A Serbian national was detained at Prague airport last week after customs officers found two kilos of heroin in his luggage, the ctk news agency reports. The incident happened on Thursday but the information was not released until Monday, in view of an ongoing investigation. The man was allegedly travelling to Prague from Uganda, via Amsterdam. The street value of the drug has been estimated at several million crowns.
Prague’s Troya Zoo has announced the birth of an elephant calf, the first in the zoo’s 80-year-old history. The calf was born on Monday to a female elephant who came to Prague Zoo in the spring of this year from Rotterdam. Her keepers from Rotterdam Zoo were present at the birth. According to a zoo spokesman the newborn calf will be shown to the public on March 30th.
Meteorologists have issued a snow alert for the coming 48 hours. Tuesday and Wednesday are expected to bring up to 15 centimetres of snow in the lower altitudes and approximately 30 centimetres of fresh snow in the mountain regions. Drivers have been warned to expect traffic complications and not to set out for the mountains without winter gear. The eastern part of the country is already battling with heavy snow with traffic complications and delays in public transport.
A badly set up state system supporting solar energy could end up costing Czech tax payers up to CZK 1 billion, the environment minister, Tomáš Chalupa, said on a TV debate programme on Sunday. The Energy Regulatory Office said on Monday that an internal audit had revealed that some of its officials had acted illegally in setting inflated purchase prices for solar power in the 2005–2011 period. The regulator said excessive charges levied under the scheme could total tens of billions of crowns and filed criminal charges in relation to the matter. Minister Chalupa blamed the situation on deputies who approved the system in 2005 and subsequent governments. He also said that solar power producers could go bankrupt and leave fields of panels for the local authorities to clean up.
The body that brings together companies active in the solar power field is planning to file a criminal complaint against the chairwoman of the Energy Regulatory Office, Alena Vitásková. A representative of the Czech Photovoltaic Industry Association said on Czech TV on Sunday that the regulator deliberately produced false data that was then used by the Constitutional Court. The court ruled last year that the government was within its rights to put a retroactive tax on solar power plant investors in order to curb a solar boom. The industry body says the Energy Regulatory Office’s action against its own staff has been intended to cover up for the organisation’s failings.
President Václav Klaus’s chief of protocol, Jindřich Forejt, will remain in the post under the new head of state, Miloš Zeman. Mr. Forejt had been tipped to be the Czech Republic’s next ambassador to the Vatican. His prospective appointment had been the source of a dispute between Mr. Klaus and the foreign minister, Karel Schwarzenberg, who said the post should only be filled by an experienced diplomat. Another of the outgoing president’s team, his chancellor Jiří Weigl, rejected an offer to remain at Prague Castle. Mr. Klaus steps down on March 7, with Mr. Zeman due to be inaugurated the following day.

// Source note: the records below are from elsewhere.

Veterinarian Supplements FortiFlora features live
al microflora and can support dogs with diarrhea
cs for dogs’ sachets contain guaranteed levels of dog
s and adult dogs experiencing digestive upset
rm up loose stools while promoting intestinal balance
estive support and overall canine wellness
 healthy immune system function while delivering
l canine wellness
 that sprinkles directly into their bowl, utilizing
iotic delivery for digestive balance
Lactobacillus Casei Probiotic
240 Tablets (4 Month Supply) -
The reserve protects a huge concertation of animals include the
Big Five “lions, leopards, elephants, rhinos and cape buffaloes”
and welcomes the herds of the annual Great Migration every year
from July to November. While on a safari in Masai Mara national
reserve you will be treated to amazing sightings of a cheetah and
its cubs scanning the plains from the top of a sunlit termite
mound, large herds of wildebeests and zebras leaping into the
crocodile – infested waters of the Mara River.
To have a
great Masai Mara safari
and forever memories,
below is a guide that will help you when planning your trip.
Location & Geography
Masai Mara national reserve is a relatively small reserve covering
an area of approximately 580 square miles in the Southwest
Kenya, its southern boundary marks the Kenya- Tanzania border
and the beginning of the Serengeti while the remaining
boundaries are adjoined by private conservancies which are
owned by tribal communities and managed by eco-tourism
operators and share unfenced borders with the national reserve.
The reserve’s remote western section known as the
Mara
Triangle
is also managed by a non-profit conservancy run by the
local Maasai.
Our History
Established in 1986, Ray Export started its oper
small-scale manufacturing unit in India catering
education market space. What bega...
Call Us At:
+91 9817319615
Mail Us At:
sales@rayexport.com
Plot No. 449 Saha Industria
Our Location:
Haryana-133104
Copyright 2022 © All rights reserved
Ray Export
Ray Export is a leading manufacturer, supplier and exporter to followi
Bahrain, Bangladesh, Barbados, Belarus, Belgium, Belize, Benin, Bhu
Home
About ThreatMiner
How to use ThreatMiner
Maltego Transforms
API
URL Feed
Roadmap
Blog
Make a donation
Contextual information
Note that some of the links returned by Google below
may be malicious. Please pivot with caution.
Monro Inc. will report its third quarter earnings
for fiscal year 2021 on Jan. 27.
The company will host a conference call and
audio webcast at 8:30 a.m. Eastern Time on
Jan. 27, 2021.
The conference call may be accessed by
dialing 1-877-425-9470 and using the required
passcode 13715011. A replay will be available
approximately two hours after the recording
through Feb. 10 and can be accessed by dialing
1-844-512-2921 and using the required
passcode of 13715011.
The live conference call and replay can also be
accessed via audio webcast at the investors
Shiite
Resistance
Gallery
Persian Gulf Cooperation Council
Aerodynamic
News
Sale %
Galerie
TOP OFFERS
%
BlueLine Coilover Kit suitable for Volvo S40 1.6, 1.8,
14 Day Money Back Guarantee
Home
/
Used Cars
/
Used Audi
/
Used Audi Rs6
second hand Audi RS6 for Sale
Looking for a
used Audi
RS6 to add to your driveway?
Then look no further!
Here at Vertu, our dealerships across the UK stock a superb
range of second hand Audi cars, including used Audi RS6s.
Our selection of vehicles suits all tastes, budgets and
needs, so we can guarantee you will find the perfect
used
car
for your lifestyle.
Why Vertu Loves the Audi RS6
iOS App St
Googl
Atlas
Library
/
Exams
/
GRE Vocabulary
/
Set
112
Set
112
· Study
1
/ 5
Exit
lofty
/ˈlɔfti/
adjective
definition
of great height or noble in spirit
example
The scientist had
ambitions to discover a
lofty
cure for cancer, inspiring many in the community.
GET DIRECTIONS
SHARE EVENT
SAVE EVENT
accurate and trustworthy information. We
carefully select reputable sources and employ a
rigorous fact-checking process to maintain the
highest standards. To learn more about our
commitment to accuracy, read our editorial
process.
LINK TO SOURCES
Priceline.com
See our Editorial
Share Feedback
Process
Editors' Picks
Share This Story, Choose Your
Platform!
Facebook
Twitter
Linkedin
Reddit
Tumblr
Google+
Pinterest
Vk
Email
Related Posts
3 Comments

The deputy chairman of the opposition Social Democrats, Lubomír
Zaorálek, says he is still waiting to learn who formulated a
amnesty declared by President Klaus at the beginning of the year. Speaking
on a TV debate programme on Sunday, Mr. Zaorálek said that he had applied
for the information under right to information legislation but had
a reply from Prague Castle that “said nothing”. He said that he would
now address the president directly and would consider taking a lawsuit if
he does not find satisfaction.
Under President Klaus’s amnesty, which he said was to mark 20 years since the foundation of the Czech Republic, over 6,000 prisoners have been released early, while – more controversially – cases dragging through the courts for eight years or longer have been thrown out. The president’s office has refused to specify who drew up the declaration.
The Ministry of Culture has decided that a former slaughterhouse in Prague’s Holešovice district will remain a protected historical landmark. Prague Town Hall had requested a downgrading in its protected status, arguing that some parts have of the site have no historical value, and can now appeal the ministry’s ruling. The one-time slaughterhouse is today home to Holešovice market, which has been rebranded as “Prague Market” in recent years.
The Czech women’s tennis team have beaten Australia to reach the semi-finals of the Fed Cup for the fifth time in five years. Petra Kvitova lost the first set of her singles rubber against Samantha Stosur in Ostrava on Sunday and faced match-ball in the second, but she recovered to win 2-6 7-6 6-4 to give the Czech Republic an unassailable 3:0 lead on matches. The Czech women won the Fed Cup in Prague last year just weeks before the Czech men’s team triumphed in the Davis Cup, making it the first time that the country held both trophies.
Chelsea goalkeeper Petr Čech says he will be fit to play against his former club Sparta Prague in a Europa League tie in the Czech capital on Thursday. Čech broke a finger in a game for the English Premier League side last weekend, but turned out for them on Saturday wearing a protective splint. The player, who is 30, said on his own website that Chelsea’s doctors had left it up to him whether to take to the field. He has never faced Sparta since leaving the Czech club over a decade ago.